何を報道するか、何を話題にするかは、メディア企業の権利であるとよく主張されるわけだが、小生には無責任な<はぐらかし戦略>で風を読んでいるように見える。「旧・西側陣営」の中にもロシアとの経済関係、利害関係の違いがある事、その違いによって思惑や行動方針にも違いが生じていることには出来るだけ触れないようにしているようだ — 違いに目を向けることは、日本には日本の国益があるという点に国民的意識が向かうわけで、日本のマスメディアなら当然持つべき意識ではないのだろうか、と小生は思うのだが、違うのだろうか?

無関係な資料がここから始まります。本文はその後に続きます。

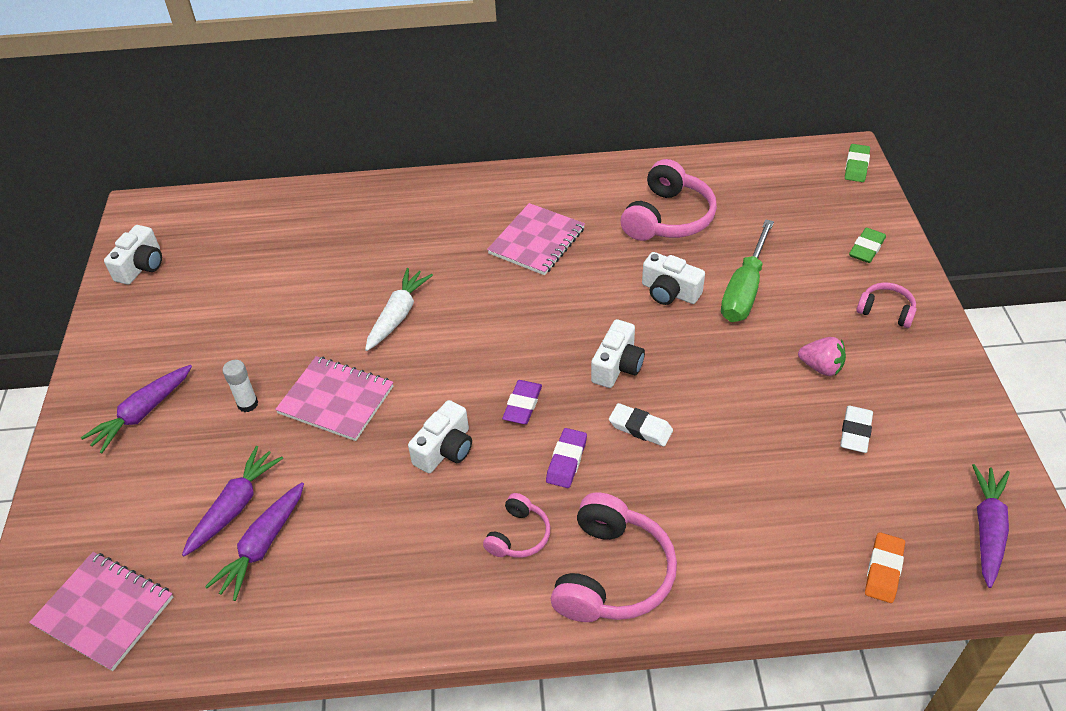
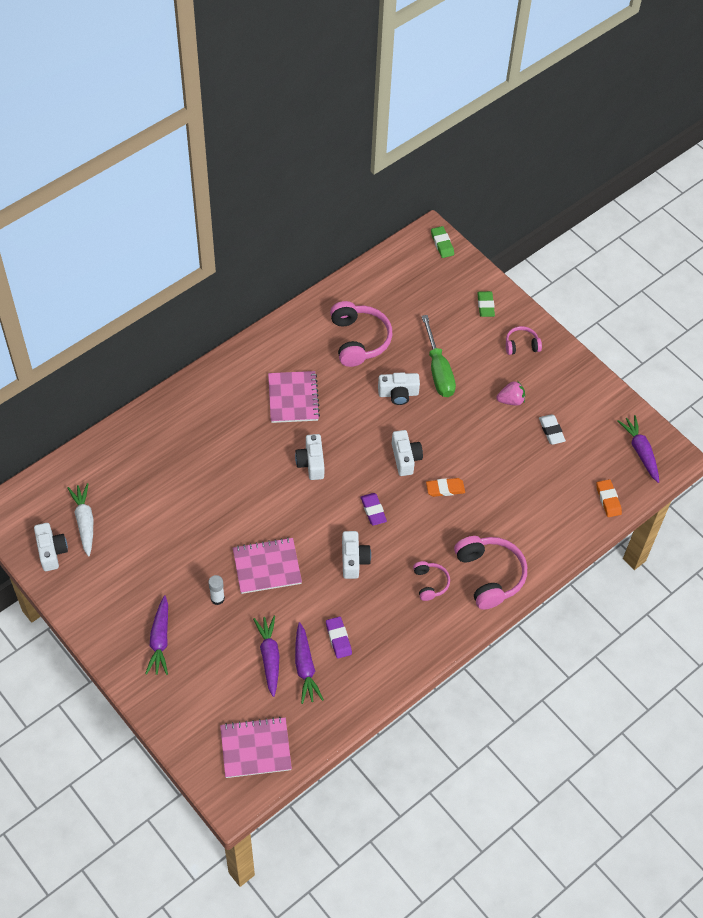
camera: 40 degrees left, 10 degrees up
(398, 315) = (253, 494): white carrot -> white carrot (84, 522)
(495, 315) = (311, 463): none -> white camera
(566, 461) = (422, 529): purple eraser -> purple eraser (338, 639)
(640, 428) = (445, 489): white eraser -> orange eraser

アメリカは先頭を歩いている国であるせいか、基本方針の選択については異論、反論あり、新聞などのメディアも様々な意見を敢えて掲載している。しかし、日本はアメリカの背中だけをみて歩いているようだ。日本国内のマスコミまで足並みをそろえて統一見解を支持する義務はないと思うのだが、<社の方針>として何かがあるのだろうか?

情けないネエ

と感じ続ける今日この頃で御座います。

言うべき事、語るべき事を明確に自覚しながら、世間の風を読んで語ることを避けているのであれば、単に<情けない>という批判を超えて、<有害な放送姿勢>というべきだろう。プラスの公益が提供されないまま電波資源が浪費されていると非難されても仕方がない。もう放送事業の認可は5年か10年の有期制にして、審査に合格しない場合はオークションで電波再割り当てをするのが<公正>、英語で言えば"Justice"に沿うというやり方だろう。マ、現代日本の民間放送ビジネスはドラマやバラエティなどリアルの世界とは異なる虚構の番組を編集してCMを視聴させることが目的である、と。こう達観することも出来る。ニュースや情報番組が公益に寄与しているかどうかは、そもそも問題ではないとも言える。しかし、そうであれば市場競争の中に置いて資源配分の効率性を日常的にチェックする状態に置くべきだろう。こんな主旨のことは、もう何度も投稿した。またまた書いてしまった。単純反復は嫌いなのだが、話の流れからやむをえず、ということで。